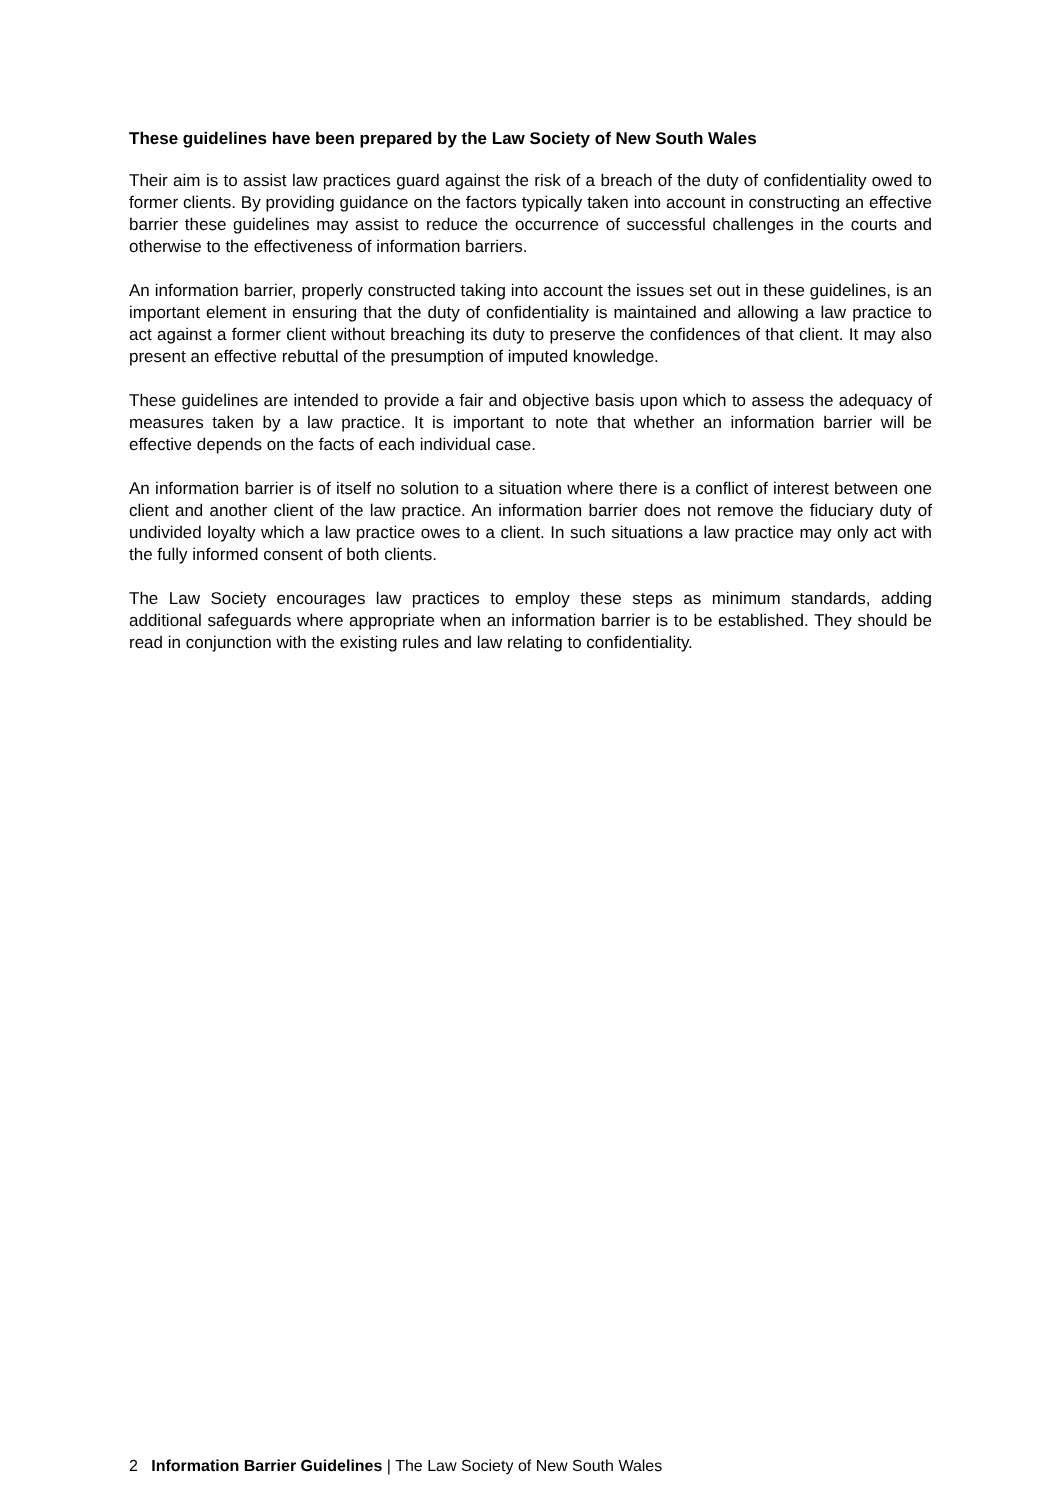These guidelines have been prepared by the Law Society of New South Wales
Their aim is to assist law practices guard against the risk of a breach of the duty of confidentiality owed to former clients. By providing guidance on the factors typically taken into account in constructing an effective barrier these guidelines may assist to reduce the occurrence of successful challenges in the courts and otherwise to the effectiveness of information barriers.
An information barrier, properly constructed taking into account the issues set out in these guidelines, is an important element in ensuring that the duty of confidentiality is maintained and allowing a law practice to act against a former client without breaching its duty to preserve the confidences of that client. It may also present an effective rebuttal of the presumption of imputed knowledge.
These guidelines are intended to provide a fair and objective basis upon which to assess the adequacy of measures taken by a law practice. It is important to note that whether an information barrier will be effective depends on the facts of each individual case.
An information barrier is of itself no solution to a situation where there is a conflict of interest between one client and another client of the law practice. An information barrier does not remove the fiduciary duty of undivided loyalty which a law practice owes to a client. In such situations a law practice may only act with the fully informed consent of both clients.
The Law Society encourages law practices to employ these steps as minimum standards, adding additional safeguards where appropriate when an information barrier is to be established. They should be read in conjunction with the existing rules and law relating to confidentiality.
2 Information Barrier Guidelines | The Law Society of New South Wales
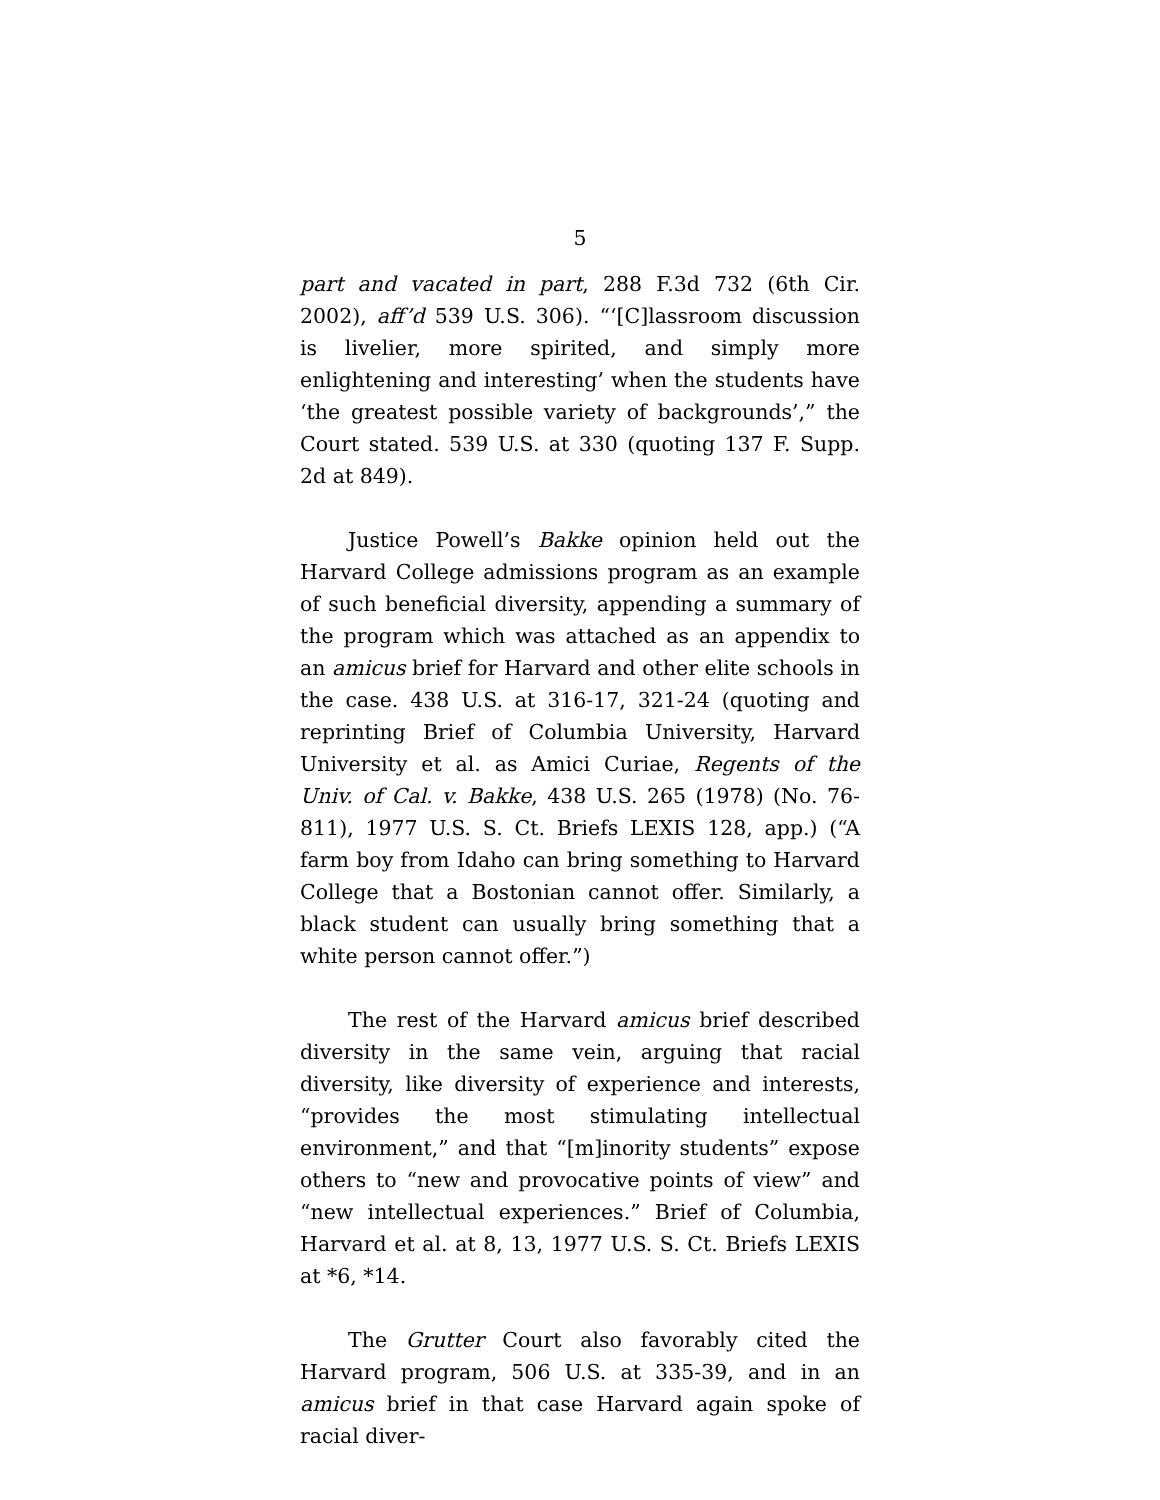5
part and vacated in part, 288 F.3d 732 (6th Cir. 2002), aff’d 539 U.S. 306). “‘[C]lassroom discussion is livelier, more spirited, and simply more enlightening and interesting’ when the students have ‘the greatest possible variety of backgrounds’,” the Court stated. 539 U.S. at 330 (quoting 137 F. Supp. 2d at 849).
Justice Powell’s Bakke opinion held out the Harvard College admissions program as an example of such beneficial diversity, appending a summary of the program which was attached as an appendix to an amicus brief for Harvard and other elite schools in the case. 438 U.S. at 316-17, 321-24 (quoting and reprinting Brief of Columbia University, Harvard University et al. as Amici Curiae, Regents of the Univ. of Cal. v. Bakke, 438 U.S. 265 (1978) (No. 76-811), 1977 U.S. S. Ct. Briefs LEXIS 128, app.) (“A farm boy from Idaho can bring something to Harvard College that a Bostonian cannot offer. Similarly, a black student can usually bring something that a white person cannot offer.”)
The rest of the Harvard amicus brief described diversity in the same vein, arguing that racial diversity, like diversity of experience and interests, “provides the most stimulating intellectual environment,” and that “[m]inority students” expose others to “new and provocative points of view” and “new intellectual experiences.” Brief of Columbia, Harvard et al. at 8, 13, 1977 U.S. S. Ct. Briefs LEXIS at *6, *14.
The Grutter Court also favorably cited the Harvard program, 506 U.S. at 335-39, and in an amicus brief in that case Harvard again spoke of racial diver-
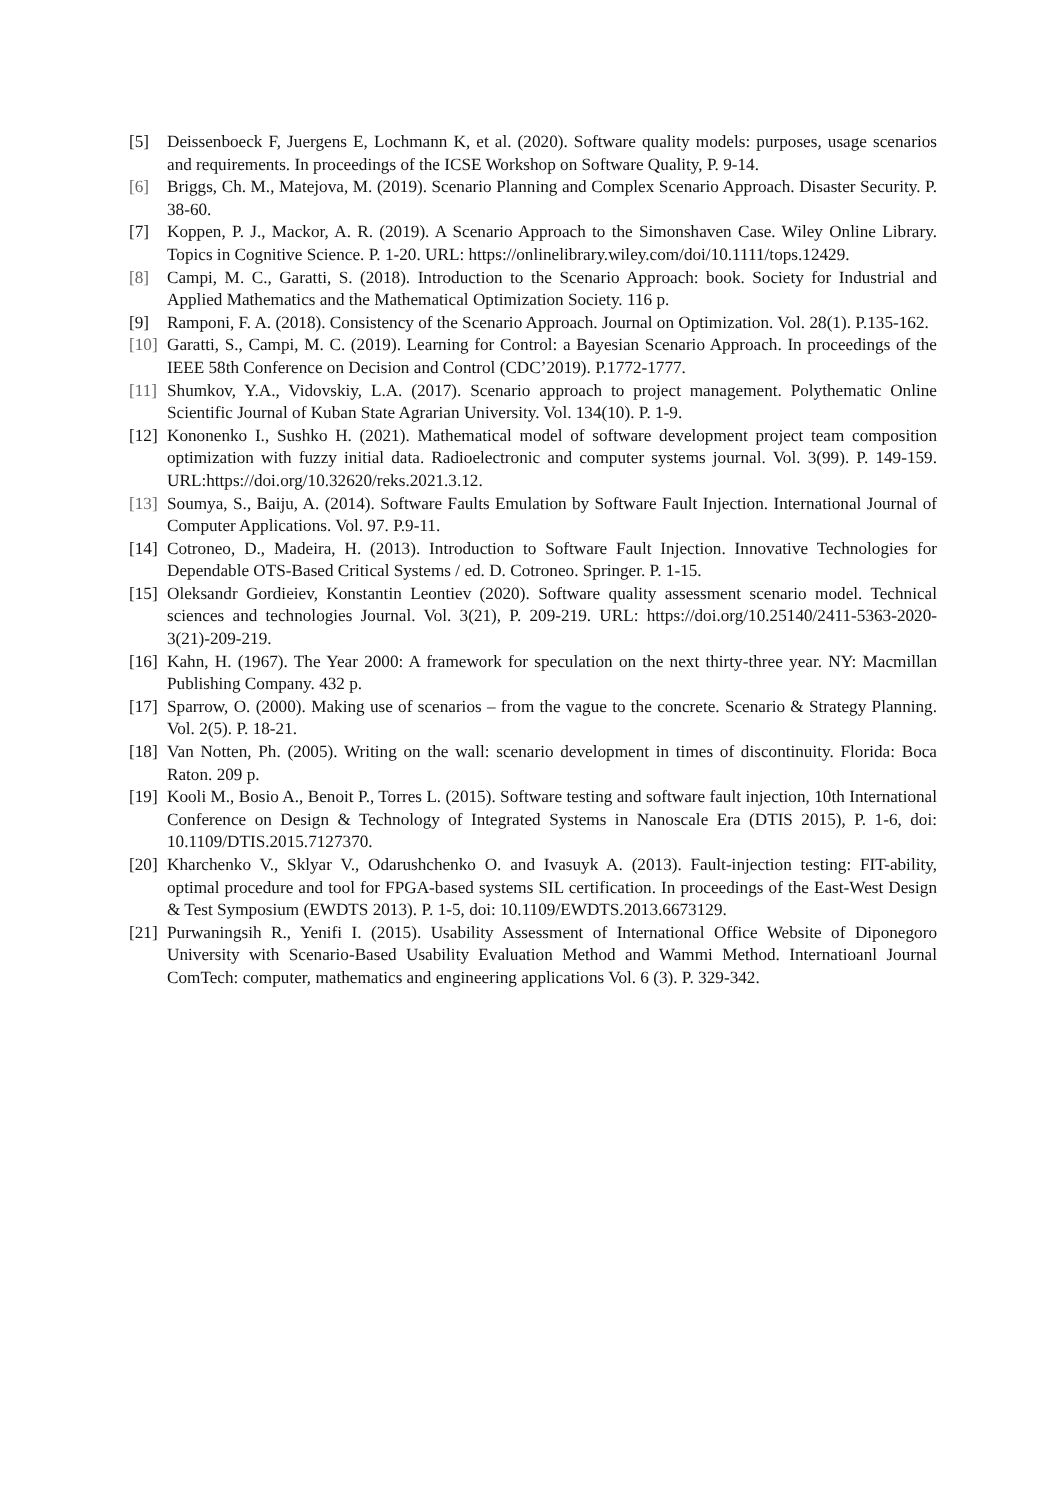[5] Deissenboeck F, Juergens E, Lochmann K, et al. (2020). Software quality models: purposes, usage scenarios and requirements. In proceedings of the ICSE Workshop on Software Quality, P. 9-14.
[6] Briggs, Ch. M., Matejova, M. (2019). Scenario Planning and Complex Scenario Approach. Disaster Security. P. 38-60.
[7] Koppen, P. J., Mackor, A. R. (2019). A Scenario Approach to the Simonshaven Case. Wiley Online Library. Topics in Cognitive Science. P. 1-20. URL: https://onlinelibrary.wiley.com/doi/10.1111/tops.12429.
[8] Campi, M. C., Garatti, S. (2018). Introduction to the Scenario Approach: book. Society for Industrial and Applied Mathematics and the Mathematical Optimization Society. 116 p.
[9] Ramponi, F. A. (2018). Consistency of the Scenario Approach. Journal on Optimization. Vol. 28(1). P.135-162.
[10]
Garatti, S., Campi, M. C. (2019). Learning for Control: a Bayesian Scenario Approach. In proceedings of the IEEE 58th Conference on Decision and Control (CDC’2019). P.1772-1777.
[11]
Shumkov, Y.A., Vidovskiy, L.A. (2017). Scenario approach to project management. Polythematic Online Scientific Journal of Kuban State Agrarian University. Vol. 134(10). P. 1-9.
[12]
Kononenko I., Sushko H. (2021). Mathematical model of software development project team composition optimization with fuzzy initial data. Radioelectronic and computer systems journal. Vol. 3(99). P. 149-159. URL:https://doi.org/10.32620/reks.2021.3.12.
[13]
Soumya, S., Baiju, A. (2014). Software Faults Emulation by Software Fault Injection. International Journal of Computer Applications. Vol. 97. P.9-11.
[14]
Cotroneo, D., Madeira, H. (2013). Introduction to Software Fault Injection. Innovative Technologies for Dependable OTS-Based Critical Systems / ed. D. Cotroneo. Springer. P. 1-15.
[15]
Oleksandr Gordieiev, Konstantin Leontiev (2020). Software quality assessment scenario model. Technical sciences and technologies Journal. Vol. 3(21), P. 209-219. URL: https://doi.org/10.25140/2411-5363-2020-3(21)-209-219.
[16]
Kahn, H. (1967). The Year 2000: A framework for speculation on the next thirty-three year. NY: Macmillan Publishing Company. 432 p.
[17]
Sparrow, O. (2000). Making use of scenarios – from the vague to the concrete. Scenario & Strategy Planning. Vol. 2(5). P. 18-21.
[18]
Van Notten, Ph. (2005). Writing on the wall: scenario development in times of discontinuity. Florida: Boca Raton. 209 p.
[19]
Kooli M., Bosio A., Benoit P., Torres L. (2015). Software testing and software fault injection, 10th International Conference on Design & Technology of Integrated Systems in Nanoscale Era (DTIS 2015), P. 1-6, doi: 10.1109/DTIS.2015.7127370.
[20]
Kharchenko V., Sklyar V., Odarushchenko O. and Ivasuyk A. (2013). Fault-injection testing: FIT-ability, optimal procedure and tool for FPGA-based systems SIL certification. In proceedings of the East-West Design & Test Symposium (EWDTS 2013). P. 1-5, doi: 10.1109/EWDTS.2013.6673129.
[21]
Purwaningsih R., Yenifi I. (2015). Usability Assessment of International Office Website of Diponegoro University with Scenario-Based Usability Evaluation Method and Wammi Method. Internatioanl Journal ComTech: computer, mathematics and engineering applications Vol. 6 (3). P. 329-342.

Task item.
Repeat the material above verbatim. Leave the pictures behind.

Solution below.
These guidelines have been prepared by the Law Society of New South Wales
Their aim is to assist law practices guard against the risk of a breach of the duty of confidentiality owed to former clients. By providing guidance on the factors typically taken into account in constructing an effective barrier these guidelines may assist to reduce the occurrence of successful challenges in the courts and otherwise to the effectiveness of information barriers.
An information barrier, properly constructed taking into account the issues set out in these guidelines, is an important element in ensuring that the duty of confidentiality is maintained and allowing a law practice to act against a former client without breaching its duty to preserve the confidences of that client. It may also present an effective rebuttal of the presumption of imputed knowledge.
These guidelines are intended to provide a fair and objective basis upon which to assess the adequacy of measures taken by a law practice. It is important to note that whether an information barrier will be effective depends on the facts of each individual case.
An information barrier is of itself no solution to a situation where there is a conflict of interest between one client and another client of the law practice. An information barrier does not remove the fiduciary duty of undivided loyalty which a law practice owes to a client. In such situations a law practice may only act with the fully informed consent of both clients.
The Law Society encourages law practices to employ these steps as minimum standards, adding additional safeguards where appropriate when an information barrier is to be established. They should be read in conjunction with the existing rules and law relating to confidentiality.
2 Information Barrier Guidelines | The Law Society of New South Wales
5
part and vacated in part, 288 F.3d 732 (6th Cir. 2002), aff’d 539 U.S. 306). “‘[C]lassroom discussion is livelier, more spirited, and simply more enlightening and interesting’ when the students have ‘the greatest possible variety of backgrounds’,” the Court stated. 539 U.S. at 330 (quoting 137 F. Supp. 2d at 849).
Justice Powell’s Bakke opinion held out the Harvard College admissions program as an example of such beneficial diversity, appending a summary of the program which was attached as an appendix to an amicus brief for Harvard and other elite schools in the case. 438 U.S. at 316-17, 321-24 (quoting and reprinting Brief of Columbia University, Harvard University et al. as Amici Curiae, Regents of the Univ. of Cal. v. Bakke, 438 U.S. 265 (1978) (No. 76-811), 1977 U.S. S. Ct. Briefs LEXIS 128, app.) (“A farm boy from Idaho can bring something to Harvard College that a Bostonian cannot offer. Similarly, a black student can usually bring something that a white person cannot offer.”)
The rest of the Harvard amicus brief described diversity in the same vein, arguing that racial diversity, like diversity of experience and interests, “provides the most stimulating intellectual environment,” and that “[m]inority students” expose others to “new and provocative points of view” and “new intellectual experiences.” Brief of Columbia, Harvard et al. at 8, 13, 1977 U.S. S. Ct. Briefs LEXIS at *6, *14.
The Grutter Court also favorably cited the Harvard program, 506 U.S. at 335-39, and in an amicus brief in that case Harvard again spoke of racial diver-
[5] Deissenboeck F, Juergens E, Lochmann K, et al. (2020). Software quality models: purposes, usage scenarios and requirements. In proceedings of the ICSE Workshop on Software Quality, P. 9-14.
[6] Briggs, Ch. M., Matejova, M. (2019). Scenario Planning and Complex Scenario Approach. Disaster Security. P. 38-60.
[7] Koppen, P. J., Mackor, A. R. (2019). A Scenario Approach to the Simonshaven Case. Wiley Online Library. Topics in Cognitive Science. P. 1-20. URL: https://onlinelibrary.wiley.com/doi/10.1111/tops.12429.
[8] Campi, M. C., Garatti, S. (2018). Introduction to the Scenario Approach: book. Society for Industrial and Applied Mathematics and the Mathematical Optimization Society. 116 p.
[9] Ramponi, F. A. (2018). Consistency of the Scenario Approach. Journal on Optimization. Vol. 28(1). P.135-162.
[10]
Garatti, S., Campi, M. C. (2019). Learning for Control: a Bayesian Scenario Approach. In proceedings of the IEEE 58th Conference on Decision and Control (CDC’2019). P.1772-1777.
[11]
Shumkov, Y.A., Vidovskiy, L.A. (2017). Scenario approach to project management. Polythematic Online Scientific Journal of Kuban State Agrarian University. Vol. 134(10). P. 1-9.
[12]
Kononenko I., Sushko H. (2021). Mathematical model of software development project team composition optimization with fuzzy initial data. Radioelectronic and computer systems journal. Vol. 3(99). P. 149-159. URL:https://doi.org/10.32620/reks.2021.3.12.
[13]
Soumya, S., Baiju, A. (2014). Software Faults Emulation by Software Fault Injection. International Journal of Computer Applications. Vol. 97. P.9-11.
[14]
Cotroneo, D., Madeira, H. (2013). Introduction to Software Fault Injection. Innovative Technologies for Dependable OTS-Based Critical Systems / ed. D. Cotroneo. Springer. P. 1-15.
[15]
Oleksandr Gordieiev, Konstantin Leontiev (2020). Software quality assessment scenario model. Technical sciences and technologies Journal. Vol. 3(21), P. 209-219. URL: https://doi.org/10.25140/2411-5363-2020-3(21)-209-219.
[16]
Kahn, H. (1967). The Year 2000: A framework for speculation on the next thirty-three year. NY: Macmillan Publishing Company. 432 p.
[17]
Sparrow, O. (2000). Making use of scenarios – from the vague to the concrete. Scenario & Strategy Planning. Vol. 2(5). P. 18-21.
[18]
Van Notten, Ph. (2005). Writing on the wall: scenario development in times of discontinuity. Florida: Boca Raton. 209 p.
[19]
Kooli M., Bosio A., Benoit P., Torres L. (2015). Software testing and software fault injection, 10th International Conference on Design & Technology of Integrated Systems in Nanoscale Era (DTIS 2015), P. 1-6, doi: 10.1109/DTIS.2015.7127370.
[20]
Kharchenko V., Sklyar V., Odarushchenko O. and Ivasuyk A. (2013). Fault-injection testing: FIT-ability, optimal procedure and tool for FPGA-based systems SIL certification. In proceedings of the East-West Design & Test Symposium (EWDTS 2013). P. 1-5, doi: 10.1109/EWDTS.2013.6673129.
[21]
Purwaningsih R., Yenifi I. (2015). Usability Assessment of International Office Website of Diponegoro University with Scenario-Based Usability Evaluation Method and Wammi Method. Internatioanl Journal ComTech: computer, mathematics and engineering applications Vol. 6 (3). P. 329-342.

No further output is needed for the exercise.